=== Provided entries ===

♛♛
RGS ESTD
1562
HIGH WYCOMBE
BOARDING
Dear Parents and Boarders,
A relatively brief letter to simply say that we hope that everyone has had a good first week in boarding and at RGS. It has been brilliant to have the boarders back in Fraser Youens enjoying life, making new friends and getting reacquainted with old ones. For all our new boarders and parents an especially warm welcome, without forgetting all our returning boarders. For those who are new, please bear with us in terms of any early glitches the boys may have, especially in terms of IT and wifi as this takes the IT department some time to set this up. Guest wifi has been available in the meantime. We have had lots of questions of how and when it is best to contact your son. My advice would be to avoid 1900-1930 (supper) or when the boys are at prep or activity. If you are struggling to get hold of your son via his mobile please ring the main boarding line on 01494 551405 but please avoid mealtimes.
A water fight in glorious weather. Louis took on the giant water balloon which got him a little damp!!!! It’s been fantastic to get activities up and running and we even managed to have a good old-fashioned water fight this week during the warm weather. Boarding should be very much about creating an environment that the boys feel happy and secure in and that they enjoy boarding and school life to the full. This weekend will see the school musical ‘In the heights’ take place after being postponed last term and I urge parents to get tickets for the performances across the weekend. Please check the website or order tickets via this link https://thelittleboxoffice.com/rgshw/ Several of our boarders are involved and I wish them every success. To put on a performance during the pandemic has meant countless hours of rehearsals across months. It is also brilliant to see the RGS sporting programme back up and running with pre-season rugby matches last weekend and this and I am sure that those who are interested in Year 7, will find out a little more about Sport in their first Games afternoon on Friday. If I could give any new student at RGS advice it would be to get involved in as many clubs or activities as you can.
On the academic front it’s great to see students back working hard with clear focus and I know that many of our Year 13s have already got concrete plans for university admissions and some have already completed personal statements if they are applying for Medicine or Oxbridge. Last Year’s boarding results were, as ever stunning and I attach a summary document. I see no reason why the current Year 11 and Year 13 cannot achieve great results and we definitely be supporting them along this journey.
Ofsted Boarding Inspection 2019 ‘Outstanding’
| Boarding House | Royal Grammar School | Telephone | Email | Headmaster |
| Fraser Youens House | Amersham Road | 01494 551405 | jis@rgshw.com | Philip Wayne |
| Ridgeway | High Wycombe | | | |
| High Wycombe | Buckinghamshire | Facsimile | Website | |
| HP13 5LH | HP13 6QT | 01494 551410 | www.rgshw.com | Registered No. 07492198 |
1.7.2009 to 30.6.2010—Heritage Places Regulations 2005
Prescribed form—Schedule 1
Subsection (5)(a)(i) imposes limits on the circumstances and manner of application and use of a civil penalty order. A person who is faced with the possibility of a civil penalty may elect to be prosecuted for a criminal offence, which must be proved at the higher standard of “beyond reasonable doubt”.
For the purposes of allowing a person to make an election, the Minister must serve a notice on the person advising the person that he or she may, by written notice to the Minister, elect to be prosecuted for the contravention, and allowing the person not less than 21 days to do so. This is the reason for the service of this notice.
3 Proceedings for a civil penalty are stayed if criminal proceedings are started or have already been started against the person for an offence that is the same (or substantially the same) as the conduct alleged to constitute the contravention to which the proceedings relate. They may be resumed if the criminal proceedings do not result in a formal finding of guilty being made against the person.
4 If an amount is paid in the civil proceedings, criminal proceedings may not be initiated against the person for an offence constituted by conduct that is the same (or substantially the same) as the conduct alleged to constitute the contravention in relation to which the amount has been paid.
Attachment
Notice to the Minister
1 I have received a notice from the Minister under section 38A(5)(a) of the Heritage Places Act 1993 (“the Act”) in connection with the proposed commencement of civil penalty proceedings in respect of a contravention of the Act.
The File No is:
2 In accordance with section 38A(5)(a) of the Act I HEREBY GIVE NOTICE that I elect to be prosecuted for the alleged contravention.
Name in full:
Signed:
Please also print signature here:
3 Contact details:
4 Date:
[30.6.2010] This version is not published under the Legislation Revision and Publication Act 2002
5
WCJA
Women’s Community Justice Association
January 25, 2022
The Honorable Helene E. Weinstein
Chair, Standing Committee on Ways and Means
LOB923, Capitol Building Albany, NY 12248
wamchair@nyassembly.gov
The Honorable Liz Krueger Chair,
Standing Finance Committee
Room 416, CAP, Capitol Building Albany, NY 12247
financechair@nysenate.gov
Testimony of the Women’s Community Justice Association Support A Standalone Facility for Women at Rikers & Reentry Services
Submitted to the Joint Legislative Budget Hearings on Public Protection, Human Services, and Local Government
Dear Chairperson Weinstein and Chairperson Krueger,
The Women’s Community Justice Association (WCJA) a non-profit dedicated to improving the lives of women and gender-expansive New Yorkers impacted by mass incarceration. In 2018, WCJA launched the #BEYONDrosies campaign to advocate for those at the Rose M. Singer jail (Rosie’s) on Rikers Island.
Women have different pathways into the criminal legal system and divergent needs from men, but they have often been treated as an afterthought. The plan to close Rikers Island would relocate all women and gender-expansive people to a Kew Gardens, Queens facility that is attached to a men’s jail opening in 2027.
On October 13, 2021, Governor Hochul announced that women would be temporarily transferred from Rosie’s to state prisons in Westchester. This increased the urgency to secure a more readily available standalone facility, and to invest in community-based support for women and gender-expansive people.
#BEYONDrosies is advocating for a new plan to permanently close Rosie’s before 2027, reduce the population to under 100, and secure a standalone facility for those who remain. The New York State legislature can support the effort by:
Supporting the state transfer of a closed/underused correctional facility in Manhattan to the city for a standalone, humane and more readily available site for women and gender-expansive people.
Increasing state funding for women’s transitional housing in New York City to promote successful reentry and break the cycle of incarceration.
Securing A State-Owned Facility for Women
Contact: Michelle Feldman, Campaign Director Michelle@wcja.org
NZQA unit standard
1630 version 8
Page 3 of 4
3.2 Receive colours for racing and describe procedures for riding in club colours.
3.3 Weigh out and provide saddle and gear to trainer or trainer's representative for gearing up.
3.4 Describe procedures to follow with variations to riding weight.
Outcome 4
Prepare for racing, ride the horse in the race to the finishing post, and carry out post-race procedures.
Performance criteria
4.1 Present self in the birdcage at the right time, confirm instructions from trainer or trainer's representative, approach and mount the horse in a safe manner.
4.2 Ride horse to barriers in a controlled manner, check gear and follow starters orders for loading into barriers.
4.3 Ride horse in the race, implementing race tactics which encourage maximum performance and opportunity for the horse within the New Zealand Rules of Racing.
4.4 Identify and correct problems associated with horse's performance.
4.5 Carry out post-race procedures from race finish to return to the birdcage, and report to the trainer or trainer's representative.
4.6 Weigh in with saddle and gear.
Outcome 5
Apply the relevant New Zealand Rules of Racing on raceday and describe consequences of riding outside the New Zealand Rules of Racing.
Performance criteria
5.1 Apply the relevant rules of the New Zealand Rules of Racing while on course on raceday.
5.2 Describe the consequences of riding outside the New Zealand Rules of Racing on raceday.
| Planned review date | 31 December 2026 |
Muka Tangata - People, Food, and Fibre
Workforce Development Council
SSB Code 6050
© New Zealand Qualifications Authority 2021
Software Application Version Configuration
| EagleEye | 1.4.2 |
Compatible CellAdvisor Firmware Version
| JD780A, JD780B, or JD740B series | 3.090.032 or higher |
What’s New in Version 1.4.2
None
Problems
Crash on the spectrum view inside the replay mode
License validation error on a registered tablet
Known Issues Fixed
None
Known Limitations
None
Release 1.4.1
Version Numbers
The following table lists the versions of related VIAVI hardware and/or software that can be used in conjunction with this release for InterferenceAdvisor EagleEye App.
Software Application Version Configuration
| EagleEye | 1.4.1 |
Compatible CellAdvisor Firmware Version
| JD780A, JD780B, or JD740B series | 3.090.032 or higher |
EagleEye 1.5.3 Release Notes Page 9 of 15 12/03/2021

===

# [Your task]
When a line in the listing has the string "Places" in it, return that line.

# [Response box]
1.7.2009 to 30.6.2010—Heritage Places Regulations 2005
1 I have received a notice from the Minister under section 38A(5)(a) of the Heritage Places Act 1993 (“the Act”) in connection with the proposed commencement of civil penalty proceedings in respect of a contravention of the Act.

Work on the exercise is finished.